**Yang Harus Dikerjakan:**
Tolong salin dengan persis bagian tulisan tentang TVRI dan pemerintah, mulai dari "Sebagaimana disebutkan dalam" dan terus sampai "pada taraf tertentu.".

**Teks Bacaan:**
··········

Sebagaimana disebutkan dalam posting terdahulu, media elektronik, terutama televisi, sangat erat berhubungan dengan Negara atau pemerintah yang berkuasa. Kondisi tersebut relevan dengan kondisi media di Indonesia yang ditunjukkan oleh kedekatan antara TVRI dengan pemerintah sejak awal berdirinya sampai saat ini. Meskipun TVRI pada mulanya merupakan sebuah lembaga non pemerintah, karena awalnya dibentuk sebagai sebuah yayasan, namun lembaga ini selalu dekat dengan pemerintah sebab sebagai yayasanpun TVRI berada dalam control Presiden. Dengan masuknya stasiun televisi pertama Indonesia ini ke dalam tubuh Departemen Penerangan maka makin kuatlah ikatan antara lembaga ini dengan pemerintah. Bahkan televisi swasta yang muncul pada tahun 1990-an juga mempunyai kedekatan dengan pemerintah pada taraf tertentu.
Tulisan ini membahas tingkat hubungan antara TVRI dengan pemerintah dengan menyoroti bagaimana pemerintah mampu membuat lembaga penyiaran tersebut sebagai sebuah alat pemerintah. Beberapa pendapat menyatakan bahwa TVRI telah digunakan sebagai sebuah alat pemerintah seperti terbukti dalam struktur organisasi, kebijakan pemerintah mengenai isi penyiaran, dan peluncuran satelit PALAPA.
TVRI sebagai alat pemerintah: beberapa bukti
Wahyuni, seorang dosen Universitas Gadjah Mada yang menekuni bidang komunikasi politik menyatakan bahwa stasiun televisi pertama Indonesia, TVRI, telah begitu dekat dengan pemerintah sejak berdiri pada tahun 1962. Ia menyatakan bahwa hal ini disebabkan oleh potensi televisi sebagai sebuah media untuk menyebarkan informasi.[1] Pendapat tersebut senada dengan pernyataan Herman dan Chomsky tentang kedekatan hubungan antara pemerintah dengan media, termasuk televisi, karena media dapat menjadi alat untuk membentuk opini publik.[2]
Hubungan erat antara TVRI dengan pemerintah Indonesia juga disampaikan oleh Kitley. Ia menyebutkan bahwa TVRI telah begitu dekat dengan pemerintah Indonesia sejak masa awal berdirinya. Pemerintah Indonesia telah begitu dalam terlibat dalam pengelolaan lembaga penyiaran ini sebab pemerintah melihat televisi sebagai bagian alat pembangunan.[3] Keterlibatan pemerintah yang luas dalam mengelola TVRI juga dibenarkan oleh Send an Hill. Mereka menyebutkan bahwa TVRI adalah media yang paling ketat dikontrol oleh pemerintah.[4] Pendapat - pendapat tersebut mengindikasikan kedekatan hubungan antara TVRI dengan pemerintah. Bahkan lembaga penyiaran tersebut dianggap sebagai sebuah alat pemerintah.

··········

**Data Masukan:**
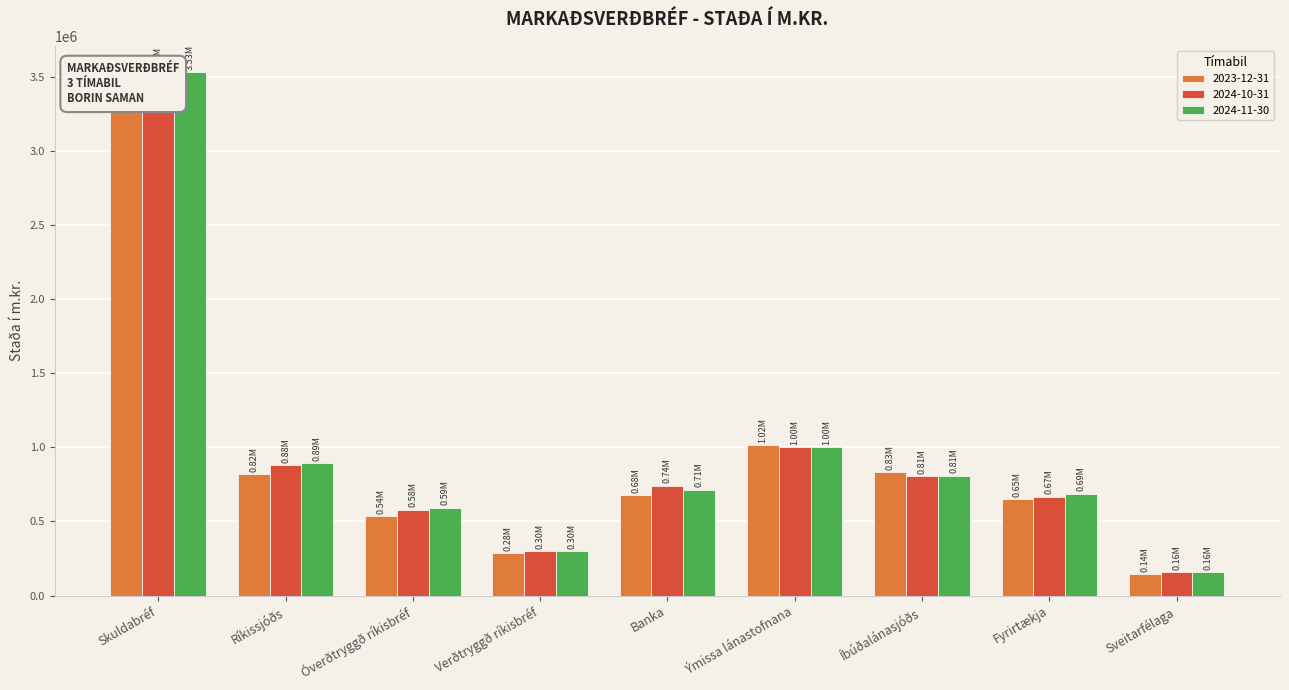

Is it true that 2023-12-31 equals 676650.3 at Banka?

True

··········

**Pembahasan Jawaban:**
Sebagaimana disebutkan dalam posting terdahulu, media elektronik, terutama televisi, sangat erat berhubungan dengan Negara atau pemerintah yang berkuasa. Kondisi tersebut relevan dengan kondisi media di Indonesia yang ditunjukkan oleh kedekatan antara TVRI dengan pemerintah sejak awal berdirinya sampai saat ini. Meskipun TVRI pada mulanya merupakan sebuah lembaga non pemerintah, karena awalnya dibentuk sebagai sebuah yayasan, namun lembaga ini selalu dekat dengan pemerintah sebab sebagai yayasanpun TVRI berada dalam control Presiden. Dengan masuknya stasiun televisi pertama Indonesia ini ke dalam tubuh Departemen Penerangan maka makin kuatlah ikatan antara lembaga ini dengan pemerintah. Bahkan televisi swasta yang muncul pada tahun 1990-an juga mempunyai kedekatan dengan pemerintah pada taraf tertentu.